Em 2026, o goleiro argentino Rossi já sofreu oito gols em finalizações de fora da área. Em três dessas situações, ele estava fora do gol durante as jogadas, mas nos outros cinco, estava bem posicionado. Isso gerou críticas por parte dos torcedores. Um dos gols, um belo chute de Erick (Vitória), foi considerado indefensável. No entanto, os chutes de Gabriel (Bragantino) e Romero (Cruzeiro), apesar de potentes, foram de longa distância, enquanto os de Lautaro Díaz (Santos) e Arroyo (Cruzeiro) não foram tão bem colocados.

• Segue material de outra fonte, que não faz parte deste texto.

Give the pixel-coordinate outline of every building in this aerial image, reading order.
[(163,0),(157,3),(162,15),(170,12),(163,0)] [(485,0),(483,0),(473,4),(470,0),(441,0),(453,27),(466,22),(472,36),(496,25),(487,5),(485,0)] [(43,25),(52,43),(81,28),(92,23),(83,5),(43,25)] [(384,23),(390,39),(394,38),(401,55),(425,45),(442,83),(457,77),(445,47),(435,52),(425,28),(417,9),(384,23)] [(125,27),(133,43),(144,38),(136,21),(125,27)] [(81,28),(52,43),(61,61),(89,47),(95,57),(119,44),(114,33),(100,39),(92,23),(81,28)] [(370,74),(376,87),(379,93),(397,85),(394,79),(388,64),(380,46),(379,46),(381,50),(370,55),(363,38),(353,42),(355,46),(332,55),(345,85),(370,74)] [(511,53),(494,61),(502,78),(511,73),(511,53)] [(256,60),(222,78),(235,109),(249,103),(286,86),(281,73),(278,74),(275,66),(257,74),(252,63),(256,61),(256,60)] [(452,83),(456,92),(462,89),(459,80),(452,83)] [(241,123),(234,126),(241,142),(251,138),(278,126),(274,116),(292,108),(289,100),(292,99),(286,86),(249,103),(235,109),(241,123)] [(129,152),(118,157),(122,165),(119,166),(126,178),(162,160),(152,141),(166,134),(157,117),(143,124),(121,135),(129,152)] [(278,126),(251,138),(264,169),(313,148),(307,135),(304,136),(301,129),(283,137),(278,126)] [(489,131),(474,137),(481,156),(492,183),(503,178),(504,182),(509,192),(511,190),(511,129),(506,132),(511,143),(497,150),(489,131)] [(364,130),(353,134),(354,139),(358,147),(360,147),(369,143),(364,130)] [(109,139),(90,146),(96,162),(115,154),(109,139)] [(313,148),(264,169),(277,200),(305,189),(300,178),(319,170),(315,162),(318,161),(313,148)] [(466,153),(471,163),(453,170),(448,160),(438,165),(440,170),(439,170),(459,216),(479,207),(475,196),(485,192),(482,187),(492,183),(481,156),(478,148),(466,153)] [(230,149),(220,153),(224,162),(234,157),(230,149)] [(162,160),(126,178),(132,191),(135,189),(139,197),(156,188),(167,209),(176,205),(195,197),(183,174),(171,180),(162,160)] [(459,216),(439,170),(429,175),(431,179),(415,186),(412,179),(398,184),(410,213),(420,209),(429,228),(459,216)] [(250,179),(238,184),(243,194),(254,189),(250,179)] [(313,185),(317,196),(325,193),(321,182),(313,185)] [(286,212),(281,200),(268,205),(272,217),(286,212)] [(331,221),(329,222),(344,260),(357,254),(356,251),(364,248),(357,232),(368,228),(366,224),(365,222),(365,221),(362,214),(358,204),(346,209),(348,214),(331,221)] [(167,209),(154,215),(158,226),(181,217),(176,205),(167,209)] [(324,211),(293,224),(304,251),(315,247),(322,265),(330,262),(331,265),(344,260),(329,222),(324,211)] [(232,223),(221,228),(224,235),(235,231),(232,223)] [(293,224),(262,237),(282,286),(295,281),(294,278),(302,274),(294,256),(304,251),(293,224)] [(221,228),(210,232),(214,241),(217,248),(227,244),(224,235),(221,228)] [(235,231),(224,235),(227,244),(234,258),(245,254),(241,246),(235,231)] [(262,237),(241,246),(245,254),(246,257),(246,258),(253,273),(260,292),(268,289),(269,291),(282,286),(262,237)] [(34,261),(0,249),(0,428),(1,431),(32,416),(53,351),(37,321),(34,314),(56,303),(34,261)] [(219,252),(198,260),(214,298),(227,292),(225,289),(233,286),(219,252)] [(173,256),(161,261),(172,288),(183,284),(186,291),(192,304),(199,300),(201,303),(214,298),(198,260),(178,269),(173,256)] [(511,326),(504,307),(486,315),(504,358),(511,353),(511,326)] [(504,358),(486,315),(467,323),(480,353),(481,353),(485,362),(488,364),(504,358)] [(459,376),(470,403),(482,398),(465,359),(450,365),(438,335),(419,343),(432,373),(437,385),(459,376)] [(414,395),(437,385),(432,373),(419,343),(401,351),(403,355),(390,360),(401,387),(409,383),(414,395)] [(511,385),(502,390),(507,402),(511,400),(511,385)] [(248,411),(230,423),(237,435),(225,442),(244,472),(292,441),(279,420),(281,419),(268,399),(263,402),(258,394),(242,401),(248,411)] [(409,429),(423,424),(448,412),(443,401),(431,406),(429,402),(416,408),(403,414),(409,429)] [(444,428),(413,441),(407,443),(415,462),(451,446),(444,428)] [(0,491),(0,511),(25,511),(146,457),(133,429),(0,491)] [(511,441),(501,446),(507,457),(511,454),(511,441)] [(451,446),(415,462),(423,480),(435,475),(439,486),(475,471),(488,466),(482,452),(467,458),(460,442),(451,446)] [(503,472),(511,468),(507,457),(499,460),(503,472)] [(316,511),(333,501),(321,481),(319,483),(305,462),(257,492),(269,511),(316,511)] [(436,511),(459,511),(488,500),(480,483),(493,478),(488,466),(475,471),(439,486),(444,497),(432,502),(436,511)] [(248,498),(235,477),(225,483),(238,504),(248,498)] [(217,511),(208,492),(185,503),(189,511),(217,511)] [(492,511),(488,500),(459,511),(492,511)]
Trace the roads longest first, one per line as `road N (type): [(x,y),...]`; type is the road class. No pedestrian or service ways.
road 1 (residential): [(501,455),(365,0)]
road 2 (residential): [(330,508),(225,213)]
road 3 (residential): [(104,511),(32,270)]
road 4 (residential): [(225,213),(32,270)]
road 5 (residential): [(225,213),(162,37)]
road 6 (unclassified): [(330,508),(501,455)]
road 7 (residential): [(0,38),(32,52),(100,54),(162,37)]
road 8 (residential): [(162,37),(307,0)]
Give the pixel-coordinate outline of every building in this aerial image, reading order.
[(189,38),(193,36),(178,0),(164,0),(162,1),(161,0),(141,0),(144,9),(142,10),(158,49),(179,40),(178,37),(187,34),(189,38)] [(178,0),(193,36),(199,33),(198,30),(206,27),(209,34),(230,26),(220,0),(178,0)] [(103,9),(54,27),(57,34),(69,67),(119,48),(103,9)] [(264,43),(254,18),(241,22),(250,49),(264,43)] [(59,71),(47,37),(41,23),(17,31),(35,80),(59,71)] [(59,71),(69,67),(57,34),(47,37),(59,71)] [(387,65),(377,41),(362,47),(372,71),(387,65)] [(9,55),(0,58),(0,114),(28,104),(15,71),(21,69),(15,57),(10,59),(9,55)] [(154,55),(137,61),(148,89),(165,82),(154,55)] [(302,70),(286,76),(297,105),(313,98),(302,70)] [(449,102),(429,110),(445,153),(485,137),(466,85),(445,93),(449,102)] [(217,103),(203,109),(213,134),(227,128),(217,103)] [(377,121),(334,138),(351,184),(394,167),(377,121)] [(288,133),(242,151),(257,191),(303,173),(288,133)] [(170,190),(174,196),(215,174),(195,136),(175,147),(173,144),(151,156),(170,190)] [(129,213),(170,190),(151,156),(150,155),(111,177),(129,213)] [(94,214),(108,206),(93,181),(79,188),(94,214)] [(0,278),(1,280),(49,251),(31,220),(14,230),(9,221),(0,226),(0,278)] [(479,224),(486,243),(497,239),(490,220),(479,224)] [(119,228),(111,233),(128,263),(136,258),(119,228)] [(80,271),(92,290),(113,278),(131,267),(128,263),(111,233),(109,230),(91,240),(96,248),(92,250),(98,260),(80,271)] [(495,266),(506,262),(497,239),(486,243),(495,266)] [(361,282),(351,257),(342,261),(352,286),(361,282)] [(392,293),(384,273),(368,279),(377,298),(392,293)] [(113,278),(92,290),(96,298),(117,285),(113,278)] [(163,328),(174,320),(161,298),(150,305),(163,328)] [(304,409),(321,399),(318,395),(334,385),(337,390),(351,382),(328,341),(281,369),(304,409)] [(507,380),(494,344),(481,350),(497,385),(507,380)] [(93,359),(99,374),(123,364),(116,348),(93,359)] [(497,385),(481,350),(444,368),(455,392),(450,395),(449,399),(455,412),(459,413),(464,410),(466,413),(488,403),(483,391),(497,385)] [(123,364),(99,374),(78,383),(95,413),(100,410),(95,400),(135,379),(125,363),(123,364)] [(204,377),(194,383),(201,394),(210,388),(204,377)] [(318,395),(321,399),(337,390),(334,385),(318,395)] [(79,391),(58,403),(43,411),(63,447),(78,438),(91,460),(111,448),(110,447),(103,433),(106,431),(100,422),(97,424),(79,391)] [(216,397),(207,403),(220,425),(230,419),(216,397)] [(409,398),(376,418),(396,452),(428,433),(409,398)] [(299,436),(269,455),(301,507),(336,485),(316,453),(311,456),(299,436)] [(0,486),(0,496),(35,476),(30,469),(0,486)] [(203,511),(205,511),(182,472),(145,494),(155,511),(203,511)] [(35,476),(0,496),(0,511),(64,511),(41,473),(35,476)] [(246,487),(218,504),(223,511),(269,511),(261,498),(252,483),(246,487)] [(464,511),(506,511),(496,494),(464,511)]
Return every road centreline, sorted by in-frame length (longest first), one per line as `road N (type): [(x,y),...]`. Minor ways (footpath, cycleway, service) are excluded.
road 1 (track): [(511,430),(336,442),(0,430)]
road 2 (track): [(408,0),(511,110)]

Um fator comum entre esses gols é a demora de Rossi em reagir, possivelmente devido à obstrução da visão por jogadores à frente da bola e a sua posição que deixou um lado do gol mais exposto. Após um ano em que foi fundamental na conquista do tetra da Libertadores, Rossi perdeu prestígio com a torcida nesta temporada. Em maio, ele já havia sido criticado por falhas em partidas anteriores.
Atualmente, Rossi volta a ser alvo de reclamações após dois jogos consecutivos em que sofreu gols de finalizações de longa distância. Enquanto isso, Andrew, o goleiro contratado por R$ 34,7 milhões, não tem recebido a confiança do técnico Leonardo Jardim, tendo atuado apenas uma vez desde sua chegada.
O Flamengo agora tem uma semana livre para se preparar para o próximo jogo, que será um clássico contra o Botafogo, no domingo, às 16h (de Brasília), no Maracanã. O time rubro-negro, com 45 pontos, ocupa a vice-liderança do Brasileirão, mas está seis pontos atrás do Palmeiras.